Related tools are explored in our lab for the understanding of allostery during molecular recognition events, which is the propagation of structural and dynamic changes over extended distances in proteins.
Together, the exploration of synergies between experiment and simulations provides an increasingly predictive understanding of protein properties and function.
The analysis of multidimensional NMR spectra benefits from high sensivitiy and high spectral resolution. We are developing new NMR methods toward this goal as expemplified with a 2D TOCSY spectrum of a uniformly 13C-labeled algal amino-acid mixture. The application of constant-time TOCSY together with indirect covariance processing provides a substantial improvement in spectral resolution, which permits the unambiguous identification of NMR cross-peaks in crowded regions of the NMR spectrum. We are developing this and other tools for the semi-automated analysis of 2D NMR spectra of complex mixtures as encountered in many types of applications of metabolomics.
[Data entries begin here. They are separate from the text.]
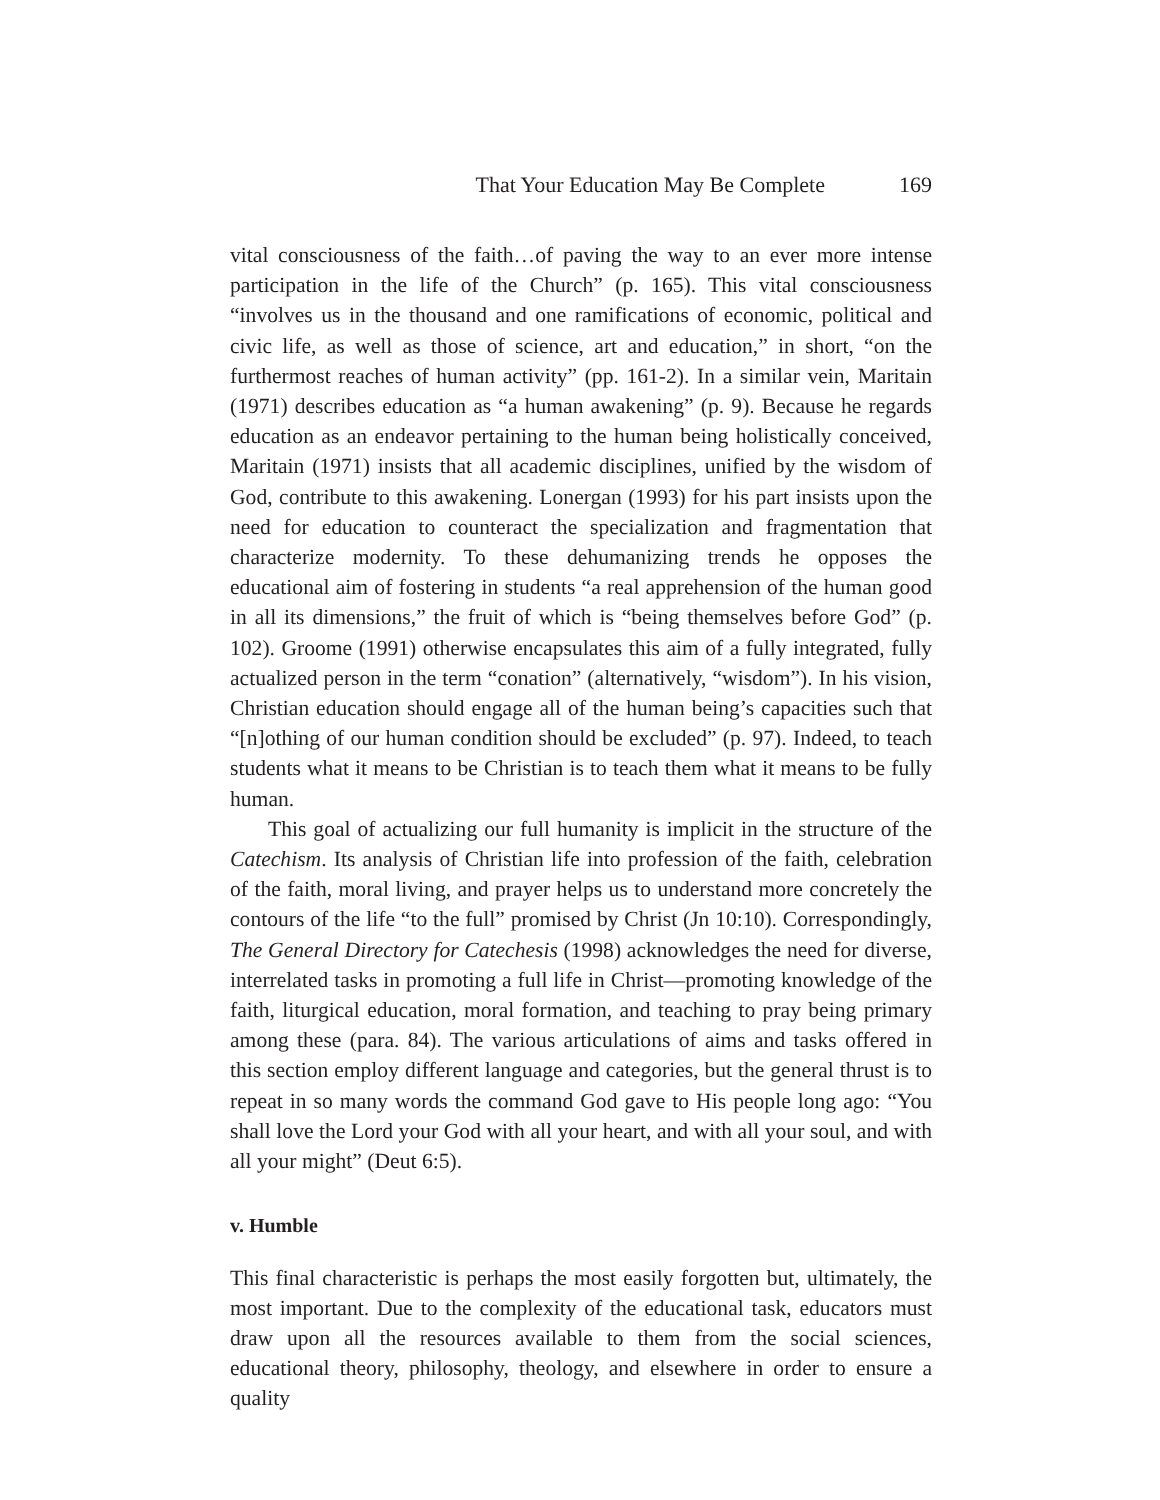That Your Education May Be Complete 169
vital consciousness of the faith…of paving the way to an ever more intense participation in the life of the Church” (p. 165). This vital consciousness “involves us in the thousand and one ramifications of economic, political and civic life, as well as those of science, art and education,” in short, “on the furthermost reaches of human activity” (pp. 161-2). In a similar vein, Maritain (1971) describes education as “a human awakening” (p. 9). Because he regards education as an endeavor pertaining to the human being holistically conceived, Maritain (1971) insists that all academic disciplines, unified by the wisdom of God, contribute to this awakening. Lonergan (1993) for his part insists upon the need for education to counteract the specialization and fragmentation that characterize modernity. To these dehumanizing trends he opposes the educational aim of fostering in students “a real apprehension of the human good in all its dimensions,” the fruit of which is “being themselves before God” (p. 102). Groome (1991) otherwise encapsulates this aim of a fully integrated, fully actualized person in the term “conation” (alternatively, “wisdom”). In his vision, Christian education should engage all of the human being’s capacities such that “[n]othing of our human condition should be excluded” (p. 97). Indeed, to teach students what it means to be Christian is to teach them what it means to be fully human.
This goal of actualizing our full humanity is implicit in the structure of the Catechism. Its analysis of Christian life into profession of the faith, celebration of the faith, moral living, and prayer helps us to understand more concretely the contours of the life “to the full” promised by Christ (Jn 10:10). Correspondingly, The General Directory for Catechesis (1998) acknowledges the need for diverse, interrelated tasks in promoting a full life in Christ—promoting knowledge of the faith, liturgical education, moral formation, and teaching to pray being primary among these (para. 84). The various articulations of aims and tasks offered in this section employ different language and categories, but the general thrust is to repeat in so many words the command God gave to His people long ago: “You shall love the Lord your God with all your heart, and with all your soul, and with all your might” (Deut 6:5).
v. Humble
This final characteristic is perhaps the most easily forgotten but, ultimately, the most important. Due to the complexity of the educational task, educators must draw upon all the resources available to them from the social sciences, educational theory, philosophy, theology, and elsewhere in order to ensure a quality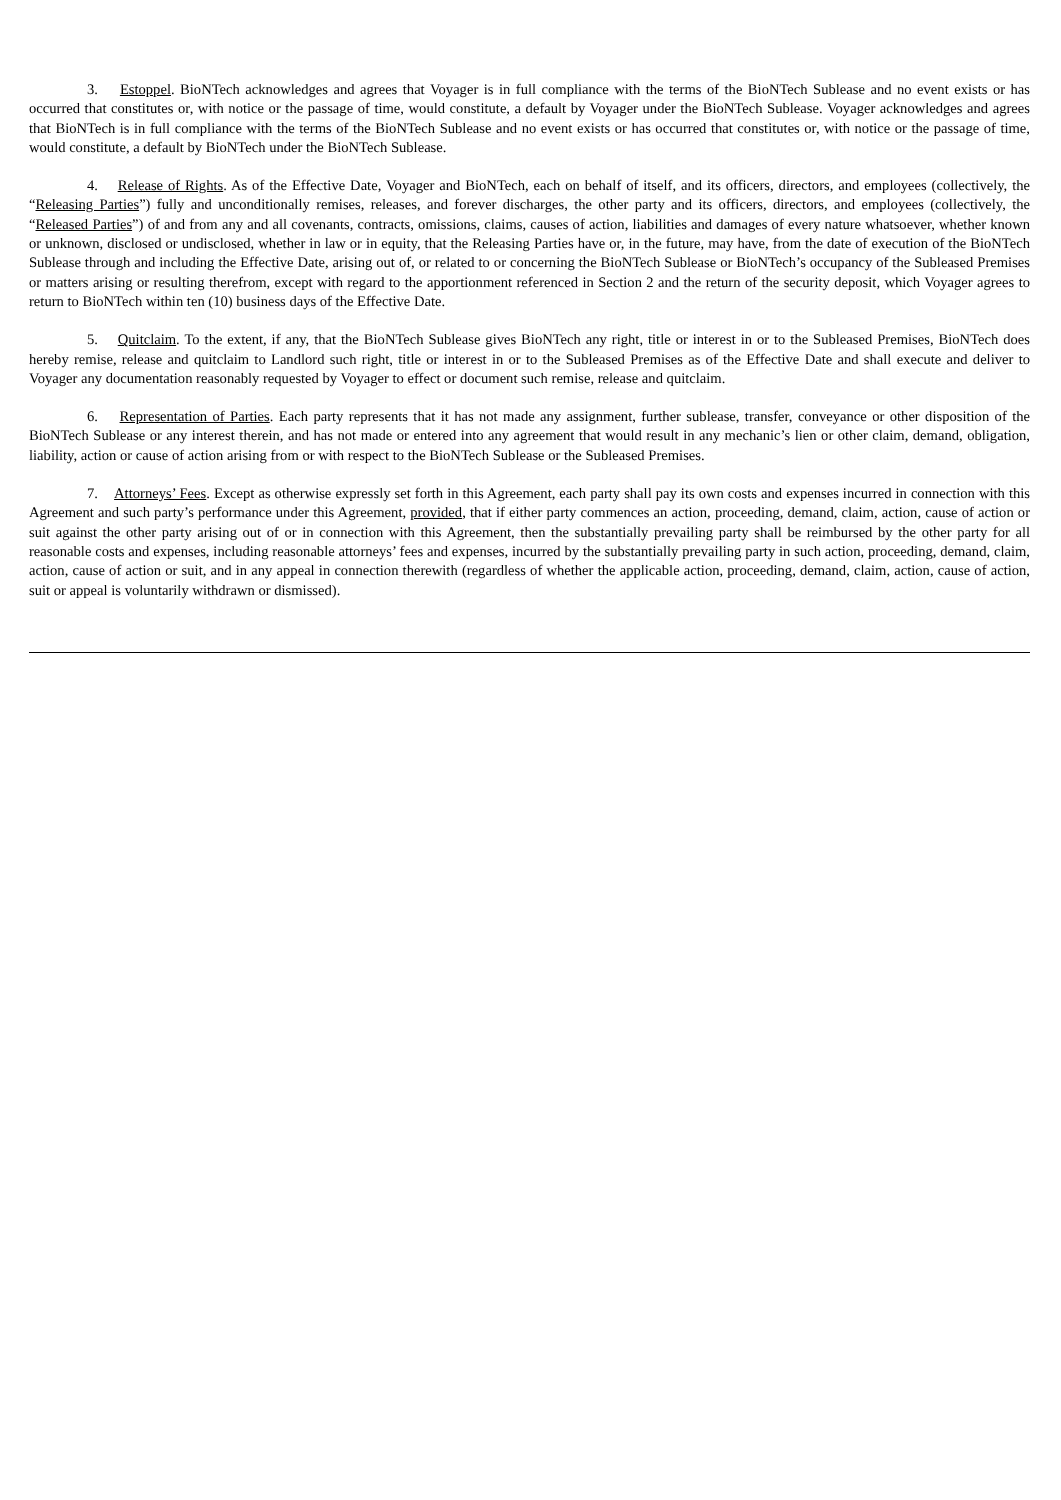3. Estoppel. BioNTech acknowledges and agrees that Voyager is in full compliance with the terms of the BioNTech Sublease and no event exists or has occurred that constitutes or, with notice or the passage of time, would constitute, a default by Voyager under the BioNTech Sublease. Voyager acknowledges and agrees that BioNTech is in full compliance with the terms of the BioNTech Sublease and no event exists or has occurred that constitutes or, with notice or the passage of time, would constitute, a default by BioNTech under the BioNTech Sublease.
4. Release of Rights. As of the Effective Date, Voyager and BioNTech, each on behalf of itself, and its officers, directors, and employees (collectively, the “Releasing Parties”) fully and unconditionally remises, releases, and forever discharges, the other party and its officers, directors, and employees (collectively, the “Released Parties”) of and from any and all covenants, contracts, omissions, claims, causes of action, liabilities and damages of every nature whatsoever, whether known or unknown, disclosed or undisclosed, whether in law or in equity, that the Releasing Parties have or, in the future, may have, from the date of execution of the BioNTech Sublease through and including the Effective Date, arising out of, or related to or concerning the BioNTech Sublease or BioNTech’s occupancy of the Subleased Premises or matters arising or resulting therefrom, except with regard to the apportionment referenced in Section 2 and the return of the security deposit, which Voyager agrees to return to BioNTech within ten (10) business days of the Effective Date.
5. Quitclaim. To the extent, if any, that the BioNTech Sublease gives BioNTech any right, title or interest in or to the Subleased Premises, BioNTech does hereby remise, release and quitclaim to Landlord such right, title or interest in or to the Subleased Premises as of the Effective Date and shall execute and deliver to Voyager any documentation reasonably requested by Voyager to effect or document such remise, release and quitclaim.
6. Representation of Parties. Each party represents that it has not made any assignment, further sublease, transfer, conveyance or other disposition of the BioNTech Sublease or any interest therein, and has not made or entered into any agreement that would result in any mechanic’s lien or other claim, demand, obligation, liability, action or cause of action arising from or with respect to the BioNTech Sublease or the Subleased Premises.
7. Attorneys’ Fees. Except as otherwise expressly set forth in this Agreement, each party shall pay its own costs and expenses incurred in connection with this Agreement and such party’s performance under this Agreement, provided, that if either party commences an action, proceeding, demand, claim, action, cause of action or suit against the other party arising out of or in connection with this Agreement, then the substantially prevailing party shall be reimbursed by the other party for all reasonable costs and expenses, including reasonable attorneys’ fees and expenses, incurred by the substantially prevailing party in such action, proceeding, demand, claim, action, cause of action or suit, and in any appeal in connection therewith (regardless of whether the applicable action, proceeding, demand, claim, action, cause of action, suit or appeal is voluntarily withdrawn or dismissed).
The analysis of complex biological mixtures by NMR without the need of extensive purification is an important objective. Since NMR spectra of metabolite mixtures are often inordinately complex, new methods are required that provide sufficient resolution.
The metabolic makeup of a biological system (cell, tissue, biofluid, etc) is a key determinant of its biological state. Comprehensive identification and accurate quantification of the metabolites of such systems form two of the most critical components of metabolomics. NMR spectroscopy is a unique tool for this purpose providing a wealth of atomic-detail information without requiring extensive fractionation of samples. Two of the bottlenecks in metabolite identification are the incompleteness and inaccuracy of metabolite databanks. We are working on two complementary approaches to overcome these problems. Since many metabolites are not present in metabolite databanks, the first approach extracts their carbon backbone structures (topology), which is a prerequiste for de novo structure determination. From a single sample of E. coli, this allows, for example, the determination of up to 112 topologies of unique metabolites that constitute the “topolome” of a cell.
Since databanks are designed to query complete 1D NMR spectra, the querying of TOCSY traces against 1D NMR spectra in databanks often results in imperfect matches. To overcome this issue we are assembling a customized 13C TOCSY database, which substantially improves the accuracy of database query of 13C TOCSY traces. Together these new tools open up the prospect to routinely yet accurately analyze an increasingly complex and diverse range of complex mixtures with many applications to metabolomics.